2013-09-13 14:40:43

L'Onu: il regime siriano spara sugli ospedali. Spiragli negoziali da Ginevra


La Commissione di inchiesta Onu sulla Siria accusa il regime siriano di usare le strutture mediche a fini militari con attacchi deliberati contro ospedali, personale e trasporti medici, il diniego di accesso alle cure ed il maltrattamento dei malati e feriti. ''E' uno degli aspetti più allarmanti del conflitto siriano'', denuncia la Commissione. Intanto, a Ginevra si è aperto un piccolo spiraglio per un negoziato di pace sulla Siria. Dopo una seconda tornata di colloqui in riva al lago Lemano, stavolta allargata all'inviato di Onu e Lega araba, Lakhdar Brahimi, il segretario di Stato Usa, John Kerry, e il ministro degli Esteri russo, Serghei Lavrov, hanno annunciato che i colloqui per smantellare l'arsenale chimico di Damasco potrebbero aprire la porta a una conferenza di pace. Kerry ha fatto sapere che rivedrà Lavrov a fine mese, a margine dell'Assemblea generale dell'Onu a New York, per tentare di fissare una data per la conferenza di pace, la cosiddetta Ginevra2, a lungo rimandata. Per fare il punto sulla situazione, Roberta Barbi ha contattato il prof. Paolo Branca, docente di Storia dei Paesi arabi e dell’Islam all’Università Cattolica di Milano:RealAudioMP3

R. – Possiamo essere soddisfatti: c’è stato un raffreddamento dei “venti di guerra”, come si augurava il Papa e si auguravano tutte le persone che amano la pace. La lezione che viene da questo pasticcio è che la politica, anche a livello internazionale, sta perdendo la sua credibilità.

D. – Sul controllo dell’arsenale chimico, Assad ha posto le sue condizioni e secondo la stampa americana starebbe già da tempo disseminando le armi per il Paese per renderne più complicato il reperimento…

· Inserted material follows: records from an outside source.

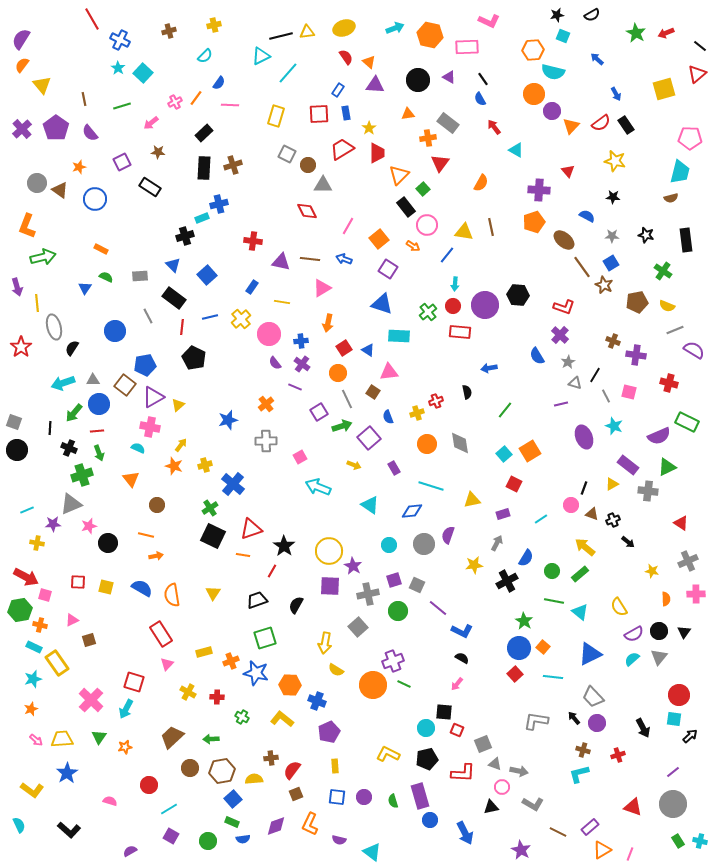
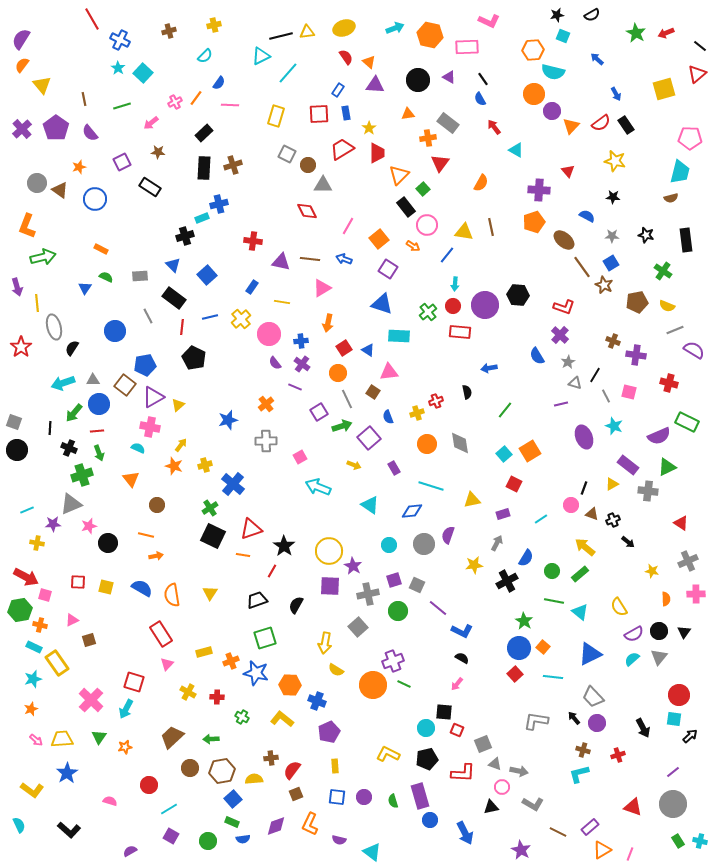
yellow triangle at (213, 593): moved 3 px left
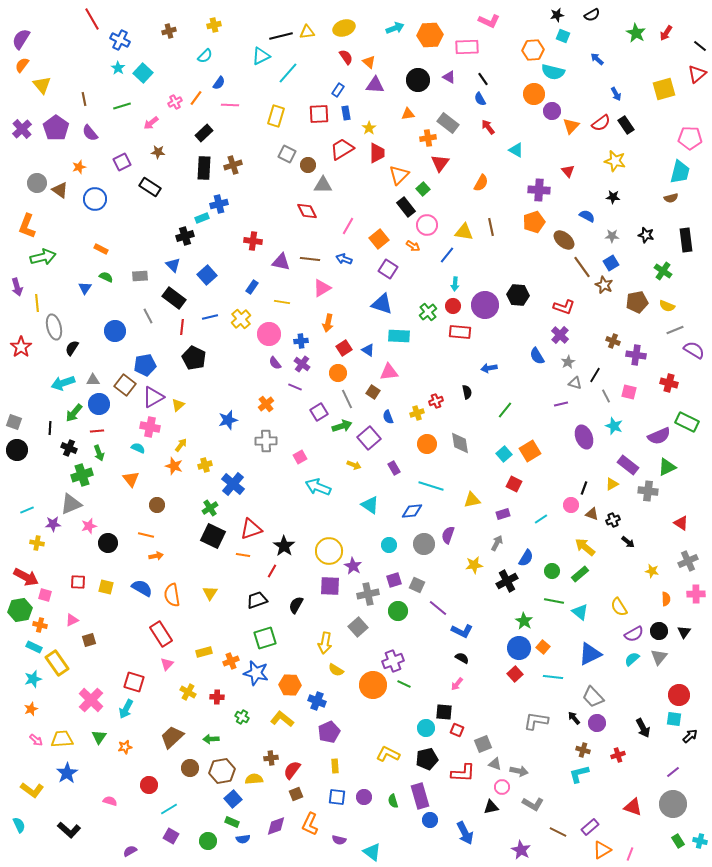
red arrow at (666, 33): rotated 35 degrees counterclockwise
orange hexagon at (430, 35): rotated 15 degrees counterclockwise
red arrow at (494, 127): moved 6 px left
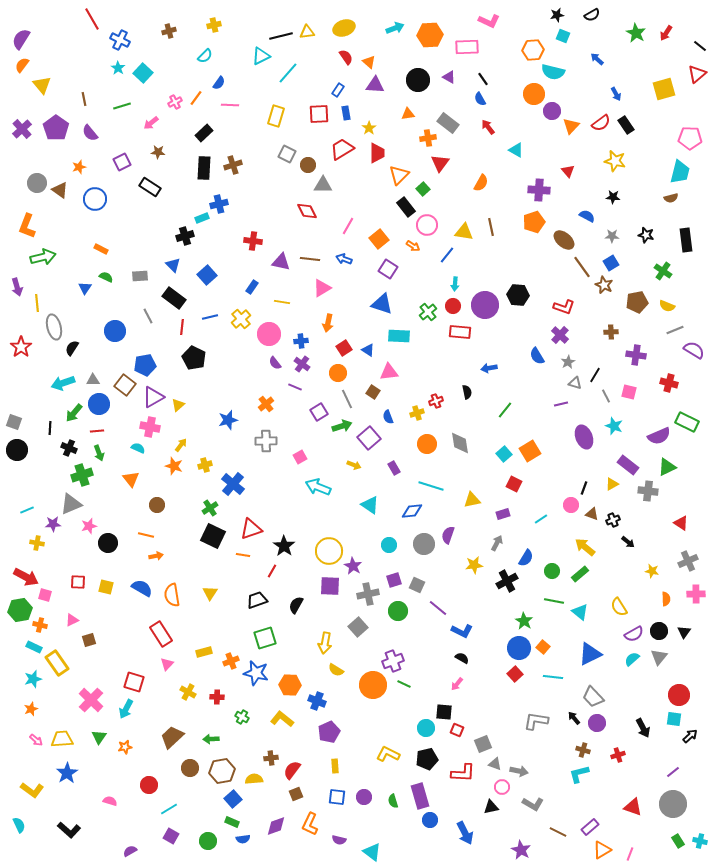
brown cross at (613, 341): moved 2 px left, 9 px up; rotated 24 degrees counterclockwise
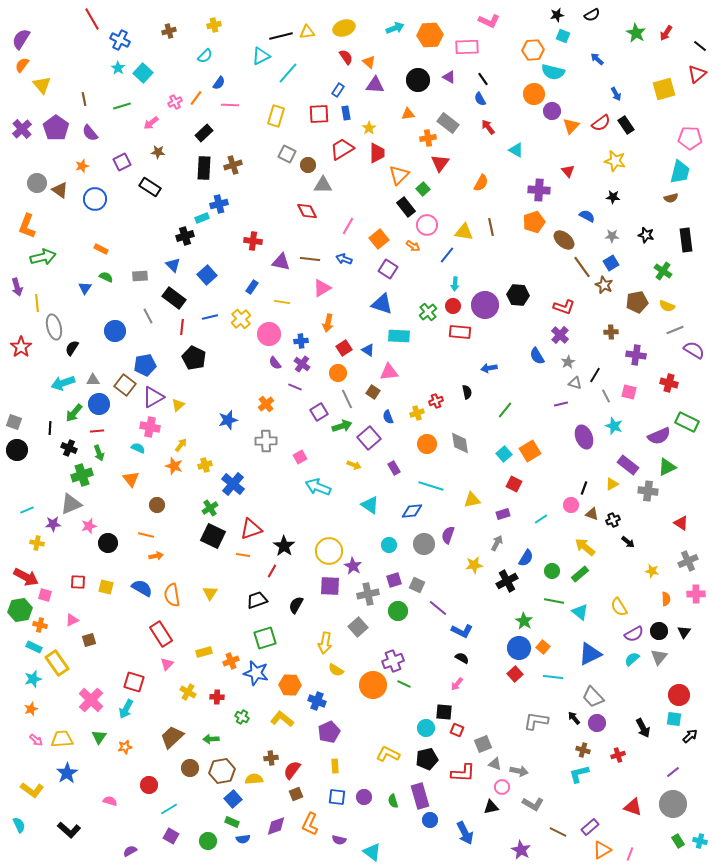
orange star at (79, 167): moved 3 px right, 1 px up
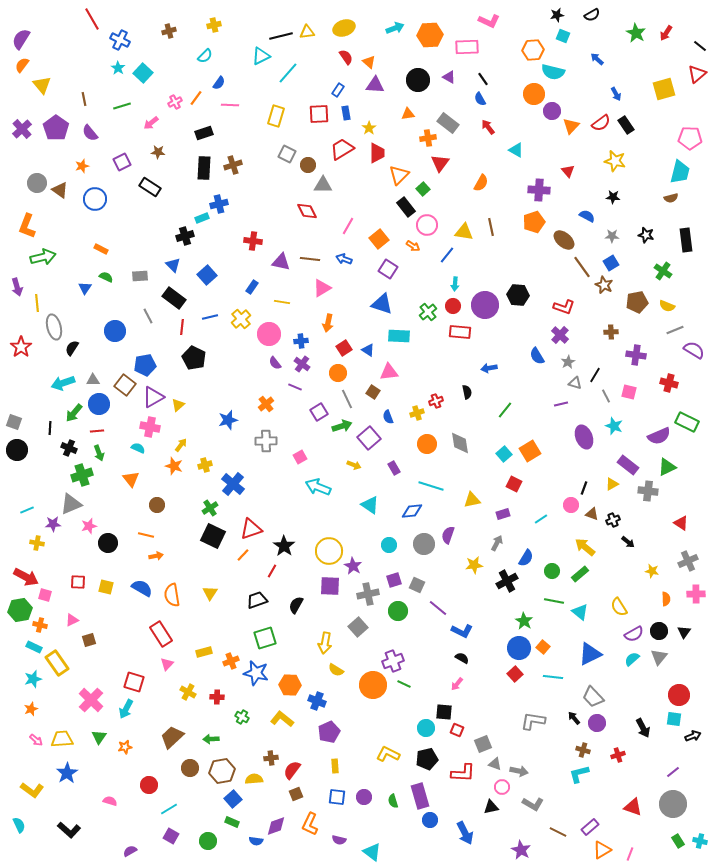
black rectangle at (204, 133): rotated 24 degrees clockwise
orange line at (243, 555): rotated 56 degrees counterclockwise
gray L-shape at (536, 721): moved 3 px left
black arrow at (690, 736): moved 3 px right; rotated 21 degrees clockwise
blue semicircle at (243, 839): moved 13 px right, 2 px down; rotated 16 degrees clockwise
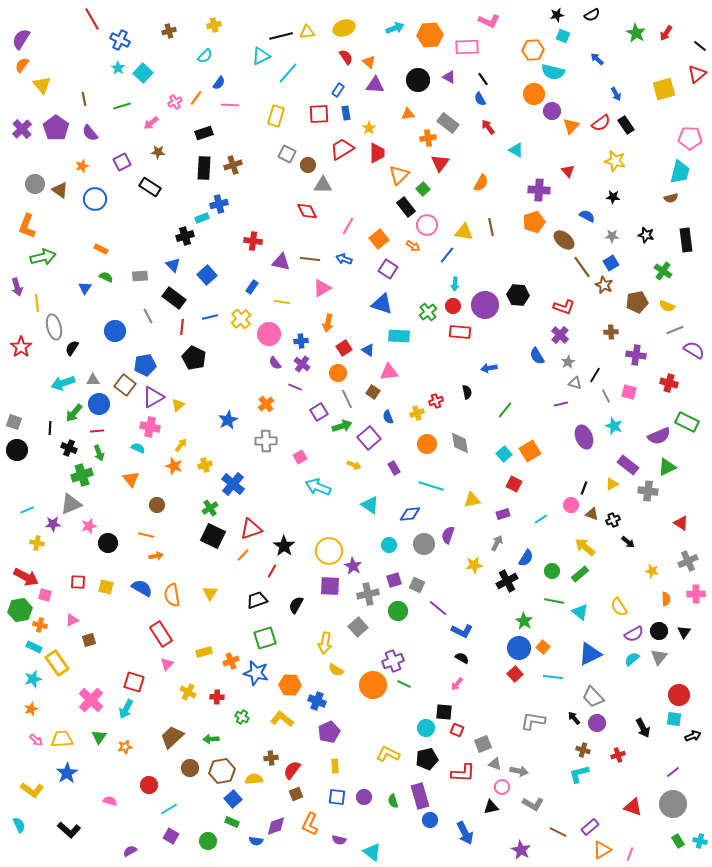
gray circle at (37, 183): moved 2 px left, 1 px down
blue star at (228, 420): rotated 12 degrees counterclockwise
blue diamond at (412, 511): moved 2 px left, 3 px down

R. – Questo è possibile, però è una questione di sottigliezze. Adesso si parla di armi chimiche come si parlava di armi di distruzione di massa in Iraq, ma in realtà quando il regime sparava sui manifestanti pacifici, disarmati, non penso fosse meno grave.

D. – Dall’altro lato, i ribelli definiscono la decisione di Assad “un chiaro tentativo per sfuggire all’azione internazionale e alle responsabilità davanti al popolo siriano”…

R. – Non mi aspettavo un discorso diverso. Hanno probabilmente anche ragione, ma anche tutte le loro milizie disseminate sul Paese contribuiscono ad aumentare la confusione. La situazione è tale sul terreno, in Siria, per cui chi interviene e bombarda non sa chi va a colpire, non sa neanche chi va ad appoggiare. Non era così all’inizio.

D. – Per lunedì prossimo, è atteso il rapporto degli ispettori Onu sul presunto attacco chimico del 21 agosto. Servirà a chiarire cosa è realmente accaduto?

R. – Temo di no, perché so che circolano relazioni diverse. Addirittura, alcuni ribelli hanno ammesso che avevano usato loro per sbaglio le armi chimiche. In effetti, non si capisce perché il governo avrebbe dovuto usarle, visto che in certe zone ha già una superiorità aerea e militare molto netta. È un gran pasticcio, dal quale paradossalmente sembrano uscire puliti personaggi che forse non se lo meritano.

D. – Washington oggi ha fatto sapere che le parole del regime siriano “non sono sufficienti a scongiurare un attacco”. Allora, si può parlare davvero di possibile sblocco della situazione?

R. – Penso che comunque Washington non possa fare marcia indietro in modo totale anche per non perdere la faccia: smantellare un arsenale chimico non è una cosa di pochi giorni, però anche l’elemento sorpresa nell’azione militare è ormai perso totalmente. L’opzione militare per adesso mi sembra archiviata. Non è detto che poi la crisi non si riacutizzi in qualche altra forma e non si tiri fuori di nuovo questa opzione che tra l’altro – come ha detto il Papa – serve molto anche al mercato delle armi da una parte, poi serve probabilmente a Israele a capire cosa può succedere se si tocca un “amico” di Teheran e come reagiranno gli Hezbollah. Tutte queste cose hanno il loro peso.